**Instruções a seguir:**
Prossiga, por favor, com o texto sobre a Cannabis medicinal a partir da última frase apresentada.

**Trecho do texto:**
┄┄┄┄┄┄┄┄┄┄┄┄┄┄┄┄┄┄┄┄
A Cannabis medicinal é uma realidade no Brasil e no mundo. A Cannabis sativa, quando contém até 0,3% de THC, é chamada de cânhamo, um anagrama de maconha. Vários estados dos Estados Unidos, assim como vários países da Europa, vendem os produtos full spectrum (extratos de cânhamo) como suplemento alimentar.
As duas substâncias terapêuticas da Cannabis mais estudadas são o canabidiol (CBD) e o tetrahidrocanabinol (THC). Aqui no Brasil, temos nas farmácias um produto industrializado com CBD puro e um produto com mais THC que CBD, o Mevatyl®, ambos vendidos a preços proibitivos.
Temos também duas associações de pacientes que adquiriram na Justiça o direito de cultivar, extrair o óleo e vendê-lo a seus associados, a Associação Brasileira de Apoio Cannabis e Esperança (ABRACE) e a Associação de Apoio à Pesquisa e Pacientes de Cannabis Medicinal (APEPI). A ABRACE já conta com mais de 4 mil associados em uso de produtos derivados da Cannabis, sejam óleos, pomadas ou sprays. Os exemplos de pacientes graves e intratáveis que se beneficiam com esses produtos são inúmeros e em ascensão.
Sabemos que o consumo crônico e de altas doses de Cannabis fumada pode precipitar quadros psicóticos e esquizofrenia, assim como a síndrome amotivacional. O desencadeamento de psicose se dá numa minoria dos pacientes que têm susceptibilidade genética. Temos, hoje, muito mais segurança em decidir a quem prescrever os produtos derivados da Cannabis.
Dispomos, ainda, de testes farmacogenéticos que permitem identificar populações de maior risco, contribuindo para melhor orientar a prescrição de produtos com THC. Temos muitas crianças com epilepsia, autismo, síndrome de Tourette, doenças neurodegenerativas diversas, entre outras, que se beneficiam desses produtos, com segurança e menos efeitos adversos do que a maioria das medicações psicotrópicas tradicionais.
Diante destes fatos, precisamos nos perguntar por que, enquanto o mundo está indo num sentido, uma parte do governo brasileiro, o Conselho Federal de Medicina (CFM) e a Associação Brasileira de Psiquiatria (ABP) estão indo no sentido oposto. A nota técnica da ABP de 24 de agosto de 2020 se refere ao uso in natura da Cannabis como fonte dos problemas acima expostos, mas não diferencia a Cannabis in natura dos compostos medicinais, assim como não diferencia a Cannabis do tráfico dos produtos medicinais, incluindo aqueles com baixos teores de THC. Não diferencia o cânhamo in natura da Cannabis sativa rica em THC in natura, ambos com propriedades terapêuticas, cabe salientar.
┄┄┄┄┄┄┄┄┄┄┄┄┄┄┄┄┄┄┄┄
**Registros do conjunto de dados:**
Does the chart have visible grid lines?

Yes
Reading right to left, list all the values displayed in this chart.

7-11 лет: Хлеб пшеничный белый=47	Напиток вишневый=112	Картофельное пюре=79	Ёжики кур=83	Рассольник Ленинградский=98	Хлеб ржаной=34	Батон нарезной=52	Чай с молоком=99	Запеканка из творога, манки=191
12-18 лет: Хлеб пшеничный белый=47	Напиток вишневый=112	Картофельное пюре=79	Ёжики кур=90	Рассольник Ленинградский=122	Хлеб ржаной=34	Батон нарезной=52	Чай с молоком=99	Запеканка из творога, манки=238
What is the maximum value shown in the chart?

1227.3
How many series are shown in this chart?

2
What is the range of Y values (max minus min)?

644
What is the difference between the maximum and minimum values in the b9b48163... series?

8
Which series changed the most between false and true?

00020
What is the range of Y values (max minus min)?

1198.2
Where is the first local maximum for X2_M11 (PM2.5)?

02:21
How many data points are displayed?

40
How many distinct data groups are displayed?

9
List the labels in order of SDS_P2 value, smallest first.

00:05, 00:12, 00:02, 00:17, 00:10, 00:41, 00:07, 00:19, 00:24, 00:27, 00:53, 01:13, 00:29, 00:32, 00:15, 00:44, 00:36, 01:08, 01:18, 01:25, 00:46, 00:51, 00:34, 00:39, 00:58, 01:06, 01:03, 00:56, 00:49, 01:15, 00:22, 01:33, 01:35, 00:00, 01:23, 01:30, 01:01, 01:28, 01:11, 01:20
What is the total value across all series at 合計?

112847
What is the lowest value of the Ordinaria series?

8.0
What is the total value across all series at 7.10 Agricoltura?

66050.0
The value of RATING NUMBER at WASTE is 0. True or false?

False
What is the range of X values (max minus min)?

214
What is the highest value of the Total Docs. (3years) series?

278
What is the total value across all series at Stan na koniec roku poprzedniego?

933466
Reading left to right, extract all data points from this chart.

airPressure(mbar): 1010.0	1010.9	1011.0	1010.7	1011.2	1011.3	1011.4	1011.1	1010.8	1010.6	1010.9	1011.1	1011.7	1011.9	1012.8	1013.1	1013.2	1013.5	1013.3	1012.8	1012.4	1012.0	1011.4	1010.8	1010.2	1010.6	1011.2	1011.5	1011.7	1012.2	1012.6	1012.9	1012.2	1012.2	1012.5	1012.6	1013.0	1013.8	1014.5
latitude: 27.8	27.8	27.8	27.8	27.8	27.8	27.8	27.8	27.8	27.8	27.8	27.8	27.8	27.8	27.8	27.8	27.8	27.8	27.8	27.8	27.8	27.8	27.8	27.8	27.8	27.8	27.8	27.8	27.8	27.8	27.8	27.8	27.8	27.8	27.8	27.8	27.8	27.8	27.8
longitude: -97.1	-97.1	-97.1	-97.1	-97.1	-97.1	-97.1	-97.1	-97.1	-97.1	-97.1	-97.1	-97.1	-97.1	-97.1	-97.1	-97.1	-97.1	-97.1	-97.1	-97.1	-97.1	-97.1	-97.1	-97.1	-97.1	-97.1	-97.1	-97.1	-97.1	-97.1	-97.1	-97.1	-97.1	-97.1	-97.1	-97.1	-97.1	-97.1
┄┄┄┄┄┄┄┄┄┄┄┄┄┄┄┄┄┄┄┄
**Resposta final:**
Recentemente, o TRF-1 acatou o pedido do Ministério Público de fornecer produtos derivados de Cannabis no SUS, indeferindo o recurso da União na Justiça Federal. Essa medida favorece apenas os dois produtos registrados na ANVISA citados acima, o que tem canabidiol puro disponível na farmácia a R$1.800,00 o frasco e o Mevatyl, com preço similar. Esse projeto é bem-vindo, mas precisamos de mais opções nas farmácias e a preços menores.
O projeto de Lei 399/2015 defende a comercialização de produtos derivados de Cannabis, não versando diretamente sobre o plantio de cânhamo no Brasil, mas não excluindo-o.
O substitutivo ao PL 399/2015 versa sobre cultivo, pesquisa, processamento e comercialização por pessoas jurídicas, ou seja, associações, indústria e instituições de pesquisa, de Cannabis para fins industriais e medicinais (humano e veterinário). O plantio em solo brasileiro alavancaria o nosso agronegócio e permitiria que mais produtos derivados da Cannabis estivessem disponíveis no Brasil a custo menor. Mais importante, reduziria a busca de extratos artesanais de origem desconhecida ou, mais temerário, advindas do tráfico ou de contrabando, por pais desesperados.
Entendemos que com a proibição do uso medicinal da Cannabis, beneficiam-se alguns setores da sociedade, a saber: a indústria farmacêutica, que perde mercado quando há expansão de produtos derivados de Cannabis; as clínicas de tratamento de dependentes de drogas; as comunidades terapêuticas mantidas em grande parte por evangélicos; os traficantes; os contrabandistas. Paralelamente, prejudicam milhares de pacientes que fazem uso de derivados da Cannabis.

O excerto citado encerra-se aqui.